Acting, here, means (once more) the precise opposite of action: it means the conception of the action to be done, and the foundation of the baffling interim that both conjoins this to and separates this from its consummation, its “first motion.” Like a phantasma, or a hideous dream. Tool-downage, implements (instruments) idle, waiting. In this most political of plays, this recess is called council, and man’s being a state … a little kingdom. Yet what’s truly revolutionary (in all senses of the word) here is not the putative end goal, the murder of the Emperor or overthrow of state; it is the interim itself. Then is the time where insurrection lurks: then … then—he says it twice, the temporal qualifier doubles or accretes, as though to open up and ground its referent: the interim, interim-time. And that, as we know, is the time of fiction.
“Obsessed with buffering”
Questions to Tom McCarthy
Elisabeth Bronfen
We’re going to see whether we have some questions.

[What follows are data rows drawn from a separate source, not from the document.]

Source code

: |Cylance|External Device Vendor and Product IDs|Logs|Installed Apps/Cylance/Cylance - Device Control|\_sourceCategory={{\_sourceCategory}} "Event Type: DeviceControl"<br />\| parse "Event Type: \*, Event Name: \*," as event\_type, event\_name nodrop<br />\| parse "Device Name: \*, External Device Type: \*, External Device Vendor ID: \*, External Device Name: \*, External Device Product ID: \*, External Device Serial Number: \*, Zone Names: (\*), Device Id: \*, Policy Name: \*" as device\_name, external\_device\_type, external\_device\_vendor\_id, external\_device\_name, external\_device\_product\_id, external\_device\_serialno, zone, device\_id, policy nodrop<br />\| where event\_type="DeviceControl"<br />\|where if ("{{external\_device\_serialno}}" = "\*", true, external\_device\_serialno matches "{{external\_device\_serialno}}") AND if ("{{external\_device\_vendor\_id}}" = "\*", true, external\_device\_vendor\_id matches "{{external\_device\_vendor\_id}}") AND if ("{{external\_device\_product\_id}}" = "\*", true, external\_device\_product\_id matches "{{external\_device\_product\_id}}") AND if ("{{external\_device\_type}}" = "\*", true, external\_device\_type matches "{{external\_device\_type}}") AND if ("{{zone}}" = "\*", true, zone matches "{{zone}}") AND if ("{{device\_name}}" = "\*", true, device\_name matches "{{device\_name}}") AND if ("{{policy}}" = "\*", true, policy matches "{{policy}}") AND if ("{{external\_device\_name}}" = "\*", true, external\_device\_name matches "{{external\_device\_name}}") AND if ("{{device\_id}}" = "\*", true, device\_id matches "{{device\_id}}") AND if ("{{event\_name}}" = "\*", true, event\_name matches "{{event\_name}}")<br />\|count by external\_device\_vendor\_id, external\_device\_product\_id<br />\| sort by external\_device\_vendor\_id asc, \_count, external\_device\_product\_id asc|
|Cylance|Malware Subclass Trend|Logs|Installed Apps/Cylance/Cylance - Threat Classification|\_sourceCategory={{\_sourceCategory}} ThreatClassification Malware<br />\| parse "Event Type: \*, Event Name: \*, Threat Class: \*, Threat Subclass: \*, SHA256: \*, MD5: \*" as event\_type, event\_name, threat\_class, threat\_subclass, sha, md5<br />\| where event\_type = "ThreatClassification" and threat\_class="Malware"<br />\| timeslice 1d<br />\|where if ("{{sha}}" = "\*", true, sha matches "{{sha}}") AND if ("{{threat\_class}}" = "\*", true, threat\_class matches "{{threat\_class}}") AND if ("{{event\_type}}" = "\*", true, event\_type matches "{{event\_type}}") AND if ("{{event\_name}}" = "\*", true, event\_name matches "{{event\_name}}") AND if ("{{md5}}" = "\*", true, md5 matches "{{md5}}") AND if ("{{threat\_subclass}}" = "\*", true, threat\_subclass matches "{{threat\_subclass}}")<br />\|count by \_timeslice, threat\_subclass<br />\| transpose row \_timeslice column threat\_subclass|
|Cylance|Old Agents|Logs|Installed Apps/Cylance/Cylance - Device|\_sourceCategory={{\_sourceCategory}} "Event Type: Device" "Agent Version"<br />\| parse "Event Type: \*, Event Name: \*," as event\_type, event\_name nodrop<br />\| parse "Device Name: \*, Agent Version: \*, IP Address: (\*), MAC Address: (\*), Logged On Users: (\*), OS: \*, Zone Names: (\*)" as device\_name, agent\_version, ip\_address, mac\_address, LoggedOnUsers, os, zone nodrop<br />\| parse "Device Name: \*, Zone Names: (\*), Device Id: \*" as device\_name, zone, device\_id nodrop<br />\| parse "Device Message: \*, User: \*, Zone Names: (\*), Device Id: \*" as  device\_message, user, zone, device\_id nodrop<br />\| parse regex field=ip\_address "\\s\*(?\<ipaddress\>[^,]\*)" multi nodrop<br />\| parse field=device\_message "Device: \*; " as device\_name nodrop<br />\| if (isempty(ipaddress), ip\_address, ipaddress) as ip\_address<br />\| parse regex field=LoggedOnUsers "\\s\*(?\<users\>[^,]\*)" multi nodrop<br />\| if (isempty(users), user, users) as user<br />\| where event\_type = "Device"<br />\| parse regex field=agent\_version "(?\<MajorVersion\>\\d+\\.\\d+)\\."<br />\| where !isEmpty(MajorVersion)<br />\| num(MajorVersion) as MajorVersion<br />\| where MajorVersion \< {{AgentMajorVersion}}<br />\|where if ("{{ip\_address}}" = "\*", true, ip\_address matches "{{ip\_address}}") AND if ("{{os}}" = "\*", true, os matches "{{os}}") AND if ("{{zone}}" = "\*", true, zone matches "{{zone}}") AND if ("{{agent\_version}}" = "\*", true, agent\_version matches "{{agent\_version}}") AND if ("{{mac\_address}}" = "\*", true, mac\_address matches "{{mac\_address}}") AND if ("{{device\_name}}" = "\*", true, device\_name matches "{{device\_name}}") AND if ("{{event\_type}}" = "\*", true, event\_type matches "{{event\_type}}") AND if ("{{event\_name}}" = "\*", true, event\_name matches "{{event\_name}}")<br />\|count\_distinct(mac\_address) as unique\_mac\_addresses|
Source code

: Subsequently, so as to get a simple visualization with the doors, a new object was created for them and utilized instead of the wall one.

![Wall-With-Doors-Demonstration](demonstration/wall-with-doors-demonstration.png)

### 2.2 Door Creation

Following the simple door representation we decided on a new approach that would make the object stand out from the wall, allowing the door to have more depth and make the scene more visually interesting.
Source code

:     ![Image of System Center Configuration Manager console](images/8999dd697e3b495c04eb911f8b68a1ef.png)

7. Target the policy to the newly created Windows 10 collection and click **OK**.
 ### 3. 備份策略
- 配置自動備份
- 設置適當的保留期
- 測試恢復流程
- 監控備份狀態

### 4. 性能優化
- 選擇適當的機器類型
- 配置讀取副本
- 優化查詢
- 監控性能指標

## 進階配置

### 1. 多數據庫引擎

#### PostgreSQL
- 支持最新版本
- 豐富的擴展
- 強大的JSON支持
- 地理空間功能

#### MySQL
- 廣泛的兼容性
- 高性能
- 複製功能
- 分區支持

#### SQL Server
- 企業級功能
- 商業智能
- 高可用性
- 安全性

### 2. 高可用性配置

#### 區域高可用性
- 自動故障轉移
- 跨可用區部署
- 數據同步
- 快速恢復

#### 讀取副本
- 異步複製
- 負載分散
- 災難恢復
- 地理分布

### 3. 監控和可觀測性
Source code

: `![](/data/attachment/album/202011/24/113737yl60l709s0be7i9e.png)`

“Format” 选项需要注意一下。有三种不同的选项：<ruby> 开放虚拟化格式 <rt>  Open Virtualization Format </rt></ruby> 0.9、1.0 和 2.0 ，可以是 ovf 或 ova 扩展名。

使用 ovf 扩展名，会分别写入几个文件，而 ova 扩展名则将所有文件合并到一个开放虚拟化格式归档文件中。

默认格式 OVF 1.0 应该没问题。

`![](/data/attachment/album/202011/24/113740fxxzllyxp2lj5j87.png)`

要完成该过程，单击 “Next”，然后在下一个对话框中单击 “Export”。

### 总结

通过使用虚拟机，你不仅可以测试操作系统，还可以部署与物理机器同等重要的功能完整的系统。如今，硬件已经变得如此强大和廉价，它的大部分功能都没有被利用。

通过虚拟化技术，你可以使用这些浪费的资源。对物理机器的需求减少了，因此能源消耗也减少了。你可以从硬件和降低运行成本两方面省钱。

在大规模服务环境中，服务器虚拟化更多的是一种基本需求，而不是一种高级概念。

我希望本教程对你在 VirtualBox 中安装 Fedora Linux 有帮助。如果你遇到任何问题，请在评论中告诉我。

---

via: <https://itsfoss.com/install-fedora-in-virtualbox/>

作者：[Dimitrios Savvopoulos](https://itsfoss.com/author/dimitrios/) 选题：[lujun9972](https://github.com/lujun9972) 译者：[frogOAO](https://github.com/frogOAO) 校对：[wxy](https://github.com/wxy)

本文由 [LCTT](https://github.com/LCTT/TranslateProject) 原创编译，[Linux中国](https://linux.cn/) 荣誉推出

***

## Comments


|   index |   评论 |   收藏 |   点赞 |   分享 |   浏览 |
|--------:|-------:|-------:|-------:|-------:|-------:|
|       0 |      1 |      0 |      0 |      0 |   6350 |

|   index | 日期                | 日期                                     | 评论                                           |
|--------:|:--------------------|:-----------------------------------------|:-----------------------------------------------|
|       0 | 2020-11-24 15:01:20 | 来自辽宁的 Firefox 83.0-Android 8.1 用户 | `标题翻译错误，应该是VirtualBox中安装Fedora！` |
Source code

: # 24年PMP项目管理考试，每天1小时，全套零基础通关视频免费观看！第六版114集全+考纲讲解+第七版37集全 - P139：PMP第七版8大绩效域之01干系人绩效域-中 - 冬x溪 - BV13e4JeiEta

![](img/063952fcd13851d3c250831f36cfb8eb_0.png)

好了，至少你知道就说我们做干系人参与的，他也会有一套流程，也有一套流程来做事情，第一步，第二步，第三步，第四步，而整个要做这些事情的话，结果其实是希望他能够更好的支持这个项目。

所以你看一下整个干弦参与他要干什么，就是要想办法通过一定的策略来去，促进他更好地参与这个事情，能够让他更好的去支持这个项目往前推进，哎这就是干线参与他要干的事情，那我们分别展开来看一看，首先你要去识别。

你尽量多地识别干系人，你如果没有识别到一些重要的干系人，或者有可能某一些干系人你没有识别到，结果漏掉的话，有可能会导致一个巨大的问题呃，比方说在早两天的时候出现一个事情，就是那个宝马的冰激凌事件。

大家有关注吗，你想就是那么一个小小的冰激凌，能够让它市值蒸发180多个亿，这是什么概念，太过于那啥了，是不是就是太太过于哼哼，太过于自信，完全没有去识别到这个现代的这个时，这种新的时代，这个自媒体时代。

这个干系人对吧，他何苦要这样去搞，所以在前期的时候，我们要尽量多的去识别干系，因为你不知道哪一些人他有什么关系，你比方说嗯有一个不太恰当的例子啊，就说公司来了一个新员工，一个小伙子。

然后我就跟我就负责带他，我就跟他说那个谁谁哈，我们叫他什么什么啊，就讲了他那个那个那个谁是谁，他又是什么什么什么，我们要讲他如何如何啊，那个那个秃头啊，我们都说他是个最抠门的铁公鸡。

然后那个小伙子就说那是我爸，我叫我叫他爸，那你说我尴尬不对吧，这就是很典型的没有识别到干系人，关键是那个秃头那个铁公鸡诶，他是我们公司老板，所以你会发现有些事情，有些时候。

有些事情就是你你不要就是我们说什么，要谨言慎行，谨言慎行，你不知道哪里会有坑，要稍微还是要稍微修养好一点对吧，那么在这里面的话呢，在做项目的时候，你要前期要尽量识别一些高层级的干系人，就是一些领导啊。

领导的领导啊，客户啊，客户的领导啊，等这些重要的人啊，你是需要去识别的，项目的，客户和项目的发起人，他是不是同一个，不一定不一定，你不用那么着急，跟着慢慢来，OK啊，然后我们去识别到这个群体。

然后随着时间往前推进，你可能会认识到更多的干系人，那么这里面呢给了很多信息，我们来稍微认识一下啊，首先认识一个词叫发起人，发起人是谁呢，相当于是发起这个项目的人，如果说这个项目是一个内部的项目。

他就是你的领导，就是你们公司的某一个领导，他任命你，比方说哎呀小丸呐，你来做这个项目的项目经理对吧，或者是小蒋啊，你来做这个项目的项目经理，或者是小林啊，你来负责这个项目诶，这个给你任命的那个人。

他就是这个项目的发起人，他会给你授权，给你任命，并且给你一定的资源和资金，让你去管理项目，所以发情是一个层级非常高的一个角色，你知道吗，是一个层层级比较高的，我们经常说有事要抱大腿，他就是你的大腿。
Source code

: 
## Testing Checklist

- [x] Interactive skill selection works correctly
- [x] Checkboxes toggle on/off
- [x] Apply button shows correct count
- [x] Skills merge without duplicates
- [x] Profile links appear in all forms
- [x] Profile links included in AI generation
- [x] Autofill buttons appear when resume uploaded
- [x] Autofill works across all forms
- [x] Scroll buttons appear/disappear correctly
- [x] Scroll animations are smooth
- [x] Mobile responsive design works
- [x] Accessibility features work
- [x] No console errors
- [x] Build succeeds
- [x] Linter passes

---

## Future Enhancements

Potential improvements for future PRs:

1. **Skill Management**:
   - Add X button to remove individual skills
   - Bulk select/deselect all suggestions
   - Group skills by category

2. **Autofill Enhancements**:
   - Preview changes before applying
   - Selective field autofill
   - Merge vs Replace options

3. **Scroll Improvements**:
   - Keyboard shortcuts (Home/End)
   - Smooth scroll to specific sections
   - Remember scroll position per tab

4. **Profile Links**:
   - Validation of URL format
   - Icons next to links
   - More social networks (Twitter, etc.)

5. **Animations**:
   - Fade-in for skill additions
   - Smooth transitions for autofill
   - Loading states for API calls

Good, I don’t even have to break the ice.
Audience
The icebreaking fits well because I think I have another work for your collection: The Rime of the Ancient Mariner by Coleridge. It’s a voyage to the South Pole—so hence the ice—but I was thinking of the fact that Coleridge frames the story that the ancient mariner tells with a sinful act. That sinful act is of course shooting the albatross. This then brings on the suspension of time which moves the ship into the Doldrums. Nothing moves anymore, everybody dies and then the ghost ship turns up with Death and Life throwing the dice for the soul of the ancient mariner. Death loses so the ship continues with the whole crew who are basically zombies: dead bodies that are moved around by supernatural creatures. The ship sales back to England and the moment it reaches the harbor, everybody drops dead, the ship falls apart and the only person who survives is the ancient mariner who is now condemned to tell his story.
Tom McCarthy
“He stoppeth one of three” outside a church where a wedding is going to happe
n.
Audience
That’s right, he stops them on the way to the consummation of the wedding. Do you agree that this fits the general narrative of your talk?
T.MC.
Yes, absolutely. There’s another wonderful ship moment in Dracula as well on the Demeter: they’re dead or they’re all going to die—or more precisely, they’re transporting death, undead death (Dracula), in a coffin, just like Addie Bundren. I always think this is somehow about September the 11th: the last ones to die crash the ship into the harbor; with their last strength they just tie themselves to the steering wheel and head straight for the town rather than the designated parking space—which on September the 11th would be the airport. There seems to be something very prescient about this death ship driven by someone who is already effectively dead.